DREG-55 mAb increases force-free affinity of L-selectin. Jurkat cells were incubated with human PSGL-1-F_c or E-selectin-F_c in the presence of DREG-55 or -200 mAb and the fluorescence of the secondary anti-human IgG-FITC antibody was measured by flow cytometry. In untreated samples, only soluable ligand and secondary antibody but no DREG antibody was added. MFI is expressed relative to DREG-200 mAb samples. Mean ± S.D. of 3 to 4 experiments.

Figure 5

PMN string formation via L-selectin-PSGL-1 interactions is enhanced by DREG-55 mAb.

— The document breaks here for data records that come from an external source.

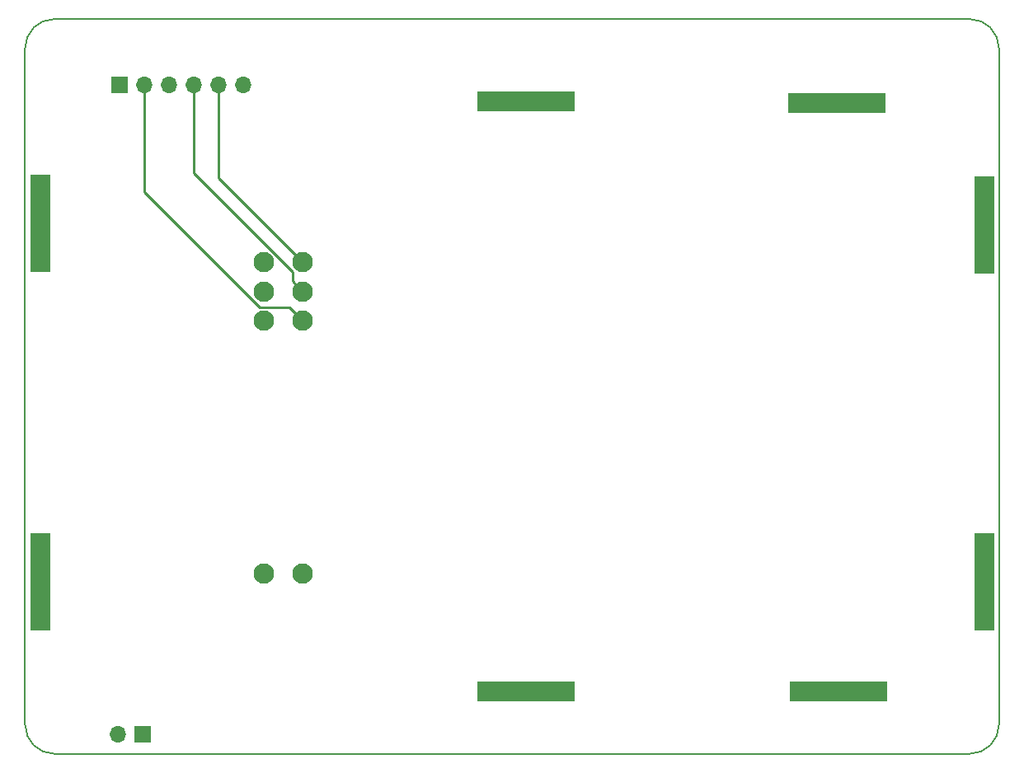
<source format=gbr>
%TF.GenerationSoftware,KiCad,Pcbnew,5.0.1*%
%TF.CreationDate,2019-01-19T14:59:35-06:00*%
%TF.ProjectId,NFCJig,4E46434A69672E6B696361645F706362,rev?*%
%TF.SameCoordinates,Original*%
%TF.FileFunction,Copper,L2,Bot,Signal*%
%TF.FilePolarity,Positive*%
%FSLAX46Y46*%
G04 Gerber Fmt 4.6, Leading zero omitted, Abs format (unit mm)*
G04 Created by KiCad (PCBNEW 5.0.1) date Sat 19 Jan 2019 02:59:35 PM CST*
%MOMM*%
%LPD*%
G01*
G04 APERTURE LIST*
%ADD10C,0.150000*%
%ADD11R,1.700000X1.700000*%
%ADD12O,1.700000X1.700000*%
%ADD13C,2.100000*%
%ADD14R,2.100000X10.000000*%
%ADD15R,10.000000X2.100000*%
%ADD16C,0.250000*%
G04 APERTURE END LIST*
D10*
X207000000Y-131500000D02*
X207000000Y-131000000D01*
X107000000Y-131500000D02*
X107000000Y-131000000D01*
X107000000Y-62000000D02*
X107000000Y-67000000D01*
X207000000Y-62000000D02*
X207000000Y-67000000D01*
X204000000Y-134500000D02*
X110000000Y-134500000D01*
X110000000Y-59000000D02*
X204000000Y-59000000D01*
X107000000Y-131000000D02*
X107000000Y-67000000D01*
X207000000Y-67000000D02*
X207000000Y-131000000D01*
X207000000Y-131500000D02*
G75*
G02X204000000Y-134500000I-3000000J0D01*
G01*
X110000000Y-134500000D02*
G75*
G02X107000000Y-131500000I0J3000000D01*
G01*
X107000000Y-62000000D02*
G75*
G02X110000000Y-59000000I3000000J0D01*
G01*
X204000000Y-59000000D02*
G75*
G02X207000000Y-62000000I0J-3000000D01*
G01*
D11*
X119040000Y-132500000D03*
D12*
X116500000Y-132500000D03*
D11*
X116680000Y-65740000D03*
D12*
X119220000Y-65740000D03*
X121760000Y-65740000D03*
X124300000Y-65740000D03*
X126840000Y-65740000D03*
X129380000Y-65740000D03*
D13*
X135500000Y-115990000D03*
X131500000Y-115990000D03*
X135500000Y-89990000D03*
X131500000Y-89990000D03*
X135500000Y-86990000D03*
X131500000Y-86990000D03*
X135500000Y-83990000D03*
X131500000Y-83990000D03*
D14*
X108550000Y-116800000D03*
D15*
X158450000Y-128050000D03*
X190500000Y-128050000D03*
D14*
X205500000Y-116800000D03*
X205500000Y-80150000D03*
D15*
X190350000Y-67650000D03*
X158450000Y-67500000D03*
D14*
X108550000Y-80000000D03*
D16*
X119220000Y-70740000D02*
X119220000Y-65740000D01*
X119220000Y-76745002D02*
X119220000Y-70740000D01*
X131089997Y-88614999D02*
X119220000Y-76745002D01*
X135500000Y-89990000D02*
X134124999Y-88614999D01*
X134124999Y-88614999D02*
X131089997Y-88614999D01*
X134450001Y-85940001D02*
X135500000Y-86990000D01*
X134450001Y-84975003D02*
X134450001Y-85940001D01*
X124300000Y-74825002D02*
X134450001Y-84975003D01*
X124300000Y-70740000D02*
X124300000Y-74825002D01*
X124300000Y-70740000D02*
X124300000Y-65740000D01*
X126840000Y-75330000D02*
X135500000Y-83990000D01*
X126840000Y-70740000D02*
X126840000Y-75330000D01*
X126840000Y-70740000D02*
X126840000Y-65740000D01*
M02*

</source>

Flow chambers were coated with 20 μg/ml E-selectin and human PMN string formation was analyzed at 1 dyn/cm² as described in materials and methods. A) Typical readouts for untreated, DREG-55 and -200 mAb-treated PMNs under flow are shown. The arrow indicates the direction of the flow. B) Determination of the number of strings. 5 FOVs were averaged per experiment. Mean, n = 3 – 4. C) Histogram showing the average lengths of all strings in the untreated (n = 60) and DREG-55 treated (n = 89) condition.

Figure 6

Mapping of DREG antibody epitopes onto the N-terminal lectin domain. A) Sequence alignment of the N-terminal portion of human selectins. The four switch regions in the lectin domain that undergo conformational changes upon selectin extension (19) are underlined and labeled S1-S4. Residues involved in PSGL-1 binding are indicated in orange (PSGL-1 polypeptide) and magenta (PSGL-1 glycan). Residues involved in calcium binding are marked by cyan circles. Residues whose mutation abolishes mAb DREG-55 and -200 binding (30) are indicated in blue and green, respectively. B) Cartoon drawings of P-selectin crystal structures in the bent (left panel) and extended (right panel) conformation (17). The lectin domain is at the top and the EGF-like domain at the bottom. The pivot at the interdomain hinge is indicated by a filled black triangle and switch regions S2 and S3 are labeled. The calcium ion is shown as a cyan sphere. The PSGL-1 ligand is shown in orange (polypeptide) and magenta (glycan). The two sulfated tyrosines are shown in atomic detail. Arg-85, which reorients dramatically upon PSGL-1 binding, is shown in red. Residues whose mutation abolishes DREG-55 and -200 mAb binding are indicated by blue and green Cα spheres, respectively. The putative DREG-55 mAb epitope in the extended conformation is indicated by a blue oval.